* [Directions] Pull every line with "round" from the data below and copy it.

* [Task input]
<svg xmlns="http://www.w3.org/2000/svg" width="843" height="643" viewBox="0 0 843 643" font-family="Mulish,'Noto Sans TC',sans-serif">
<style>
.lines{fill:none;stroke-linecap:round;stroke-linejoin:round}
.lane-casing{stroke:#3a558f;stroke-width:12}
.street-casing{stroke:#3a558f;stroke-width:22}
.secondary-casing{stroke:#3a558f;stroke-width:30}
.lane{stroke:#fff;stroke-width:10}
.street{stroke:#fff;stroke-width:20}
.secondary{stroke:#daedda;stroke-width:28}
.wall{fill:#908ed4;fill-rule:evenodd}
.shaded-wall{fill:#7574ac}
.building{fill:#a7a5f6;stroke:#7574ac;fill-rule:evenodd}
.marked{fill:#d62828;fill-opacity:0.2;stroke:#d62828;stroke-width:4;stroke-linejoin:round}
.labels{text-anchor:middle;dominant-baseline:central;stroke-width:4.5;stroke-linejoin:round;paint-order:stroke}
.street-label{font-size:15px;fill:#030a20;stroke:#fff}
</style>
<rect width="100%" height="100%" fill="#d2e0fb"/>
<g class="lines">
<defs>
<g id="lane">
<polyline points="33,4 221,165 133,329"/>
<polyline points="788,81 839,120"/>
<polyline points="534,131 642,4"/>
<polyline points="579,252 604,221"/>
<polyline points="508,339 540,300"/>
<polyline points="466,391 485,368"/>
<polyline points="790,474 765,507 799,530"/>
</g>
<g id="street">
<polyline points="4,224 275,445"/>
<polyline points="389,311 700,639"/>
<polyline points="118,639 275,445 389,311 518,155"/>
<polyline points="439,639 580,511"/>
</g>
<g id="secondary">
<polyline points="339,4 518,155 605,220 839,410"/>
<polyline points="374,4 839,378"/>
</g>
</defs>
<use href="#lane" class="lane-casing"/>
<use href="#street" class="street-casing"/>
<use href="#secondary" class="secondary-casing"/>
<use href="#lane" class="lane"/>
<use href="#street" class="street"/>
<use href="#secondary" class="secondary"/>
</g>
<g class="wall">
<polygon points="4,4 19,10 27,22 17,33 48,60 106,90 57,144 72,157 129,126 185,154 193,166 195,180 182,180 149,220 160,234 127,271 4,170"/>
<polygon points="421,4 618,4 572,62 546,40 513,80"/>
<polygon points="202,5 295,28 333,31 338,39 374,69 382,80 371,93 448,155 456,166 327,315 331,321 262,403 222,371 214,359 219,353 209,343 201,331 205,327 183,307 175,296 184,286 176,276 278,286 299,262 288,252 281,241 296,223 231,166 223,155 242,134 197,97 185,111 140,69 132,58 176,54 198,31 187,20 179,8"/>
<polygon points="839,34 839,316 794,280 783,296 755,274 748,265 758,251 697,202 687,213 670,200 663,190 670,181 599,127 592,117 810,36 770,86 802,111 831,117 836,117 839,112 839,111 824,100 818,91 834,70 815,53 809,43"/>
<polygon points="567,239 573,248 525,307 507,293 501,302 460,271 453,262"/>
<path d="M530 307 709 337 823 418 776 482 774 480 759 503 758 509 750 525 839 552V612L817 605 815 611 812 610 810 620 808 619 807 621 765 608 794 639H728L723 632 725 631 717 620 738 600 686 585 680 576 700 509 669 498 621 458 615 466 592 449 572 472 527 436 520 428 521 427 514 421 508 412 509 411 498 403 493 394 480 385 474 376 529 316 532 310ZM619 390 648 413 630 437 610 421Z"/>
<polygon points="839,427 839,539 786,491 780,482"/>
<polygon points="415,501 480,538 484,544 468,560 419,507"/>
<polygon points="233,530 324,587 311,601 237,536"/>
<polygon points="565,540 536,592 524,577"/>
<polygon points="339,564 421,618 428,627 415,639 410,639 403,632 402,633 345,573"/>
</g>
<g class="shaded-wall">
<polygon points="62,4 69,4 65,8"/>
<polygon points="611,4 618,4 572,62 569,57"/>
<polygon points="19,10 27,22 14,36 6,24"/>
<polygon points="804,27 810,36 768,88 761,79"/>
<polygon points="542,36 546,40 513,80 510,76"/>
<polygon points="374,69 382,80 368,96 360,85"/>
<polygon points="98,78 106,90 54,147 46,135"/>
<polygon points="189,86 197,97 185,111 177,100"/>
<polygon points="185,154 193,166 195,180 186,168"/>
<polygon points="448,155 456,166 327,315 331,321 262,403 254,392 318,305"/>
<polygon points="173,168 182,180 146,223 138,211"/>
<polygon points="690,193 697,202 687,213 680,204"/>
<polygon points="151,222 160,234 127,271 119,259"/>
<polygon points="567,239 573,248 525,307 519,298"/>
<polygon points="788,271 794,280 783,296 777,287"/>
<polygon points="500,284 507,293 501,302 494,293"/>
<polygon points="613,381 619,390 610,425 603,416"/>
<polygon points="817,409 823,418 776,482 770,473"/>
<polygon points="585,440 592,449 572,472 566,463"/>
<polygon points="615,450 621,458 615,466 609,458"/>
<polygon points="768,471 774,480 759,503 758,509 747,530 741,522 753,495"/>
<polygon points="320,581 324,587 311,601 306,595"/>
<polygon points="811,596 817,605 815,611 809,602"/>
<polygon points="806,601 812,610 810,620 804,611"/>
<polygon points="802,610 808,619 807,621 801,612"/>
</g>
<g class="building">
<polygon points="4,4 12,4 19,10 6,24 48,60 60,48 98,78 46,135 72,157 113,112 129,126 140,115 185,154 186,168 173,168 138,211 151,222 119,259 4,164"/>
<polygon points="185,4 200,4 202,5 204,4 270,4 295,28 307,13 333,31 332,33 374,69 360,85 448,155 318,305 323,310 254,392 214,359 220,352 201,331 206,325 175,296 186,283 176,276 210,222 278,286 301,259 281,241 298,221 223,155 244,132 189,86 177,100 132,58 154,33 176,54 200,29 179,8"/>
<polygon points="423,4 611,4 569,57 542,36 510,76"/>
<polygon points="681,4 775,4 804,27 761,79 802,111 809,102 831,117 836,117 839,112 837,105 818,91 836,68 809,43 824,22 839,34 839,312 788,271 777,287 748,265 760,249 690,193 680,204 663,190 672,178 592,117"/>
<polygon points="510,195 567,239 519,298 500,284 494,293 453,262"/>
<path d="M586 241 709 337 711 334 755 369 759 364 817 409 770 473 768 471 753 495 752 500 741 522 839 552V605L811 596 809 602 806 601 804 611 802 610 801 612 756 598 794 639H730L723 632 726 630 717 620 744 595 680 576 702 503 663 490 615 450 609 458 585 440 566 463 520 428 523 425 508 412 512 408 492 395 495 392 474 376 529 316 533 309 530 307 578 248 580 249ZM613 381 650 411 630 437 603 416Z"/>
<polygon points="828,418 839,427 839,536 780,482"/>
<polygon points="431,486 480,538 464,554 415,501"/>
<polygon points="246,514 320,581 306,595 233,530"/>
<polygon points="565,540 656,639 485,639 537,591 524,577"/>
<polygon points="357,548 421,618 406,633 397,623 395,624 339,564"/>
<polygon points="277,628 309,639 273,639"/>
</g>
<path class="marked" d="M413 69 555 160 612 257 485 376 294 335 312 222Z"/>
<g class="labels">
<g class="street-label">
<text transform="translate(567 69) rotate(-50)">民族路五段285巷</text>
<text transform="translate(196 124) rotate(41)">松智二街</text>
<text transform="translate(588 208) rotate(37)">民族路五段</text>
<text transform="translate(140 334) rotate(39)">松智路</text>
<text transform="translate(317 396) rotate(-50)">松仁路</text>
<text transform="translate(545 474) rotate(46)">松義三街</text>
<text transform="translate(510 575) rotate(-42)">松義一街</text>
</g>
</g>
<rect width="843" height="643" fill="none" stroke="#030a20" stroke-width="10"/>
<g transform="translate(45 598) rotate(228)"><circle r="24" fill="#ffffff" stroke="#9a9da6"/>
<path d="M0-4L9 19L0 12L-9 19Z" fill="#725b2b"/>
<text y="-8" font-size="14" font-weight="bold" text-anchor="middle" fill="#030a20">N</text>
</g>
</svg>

* [Task output]
.lines{fill:none;stroke-linecap:round;stroke-linejoin:round}
.marked{fill:#d62828;fill-opacity:0.2;stroke:#d62828;stroke-width:4;stroke-linejoin:round}
.labels{text-anchor:middle;dominant-baseline:central;stroke-width:4.5;stroke-linejoin:round;paint-order:stroke}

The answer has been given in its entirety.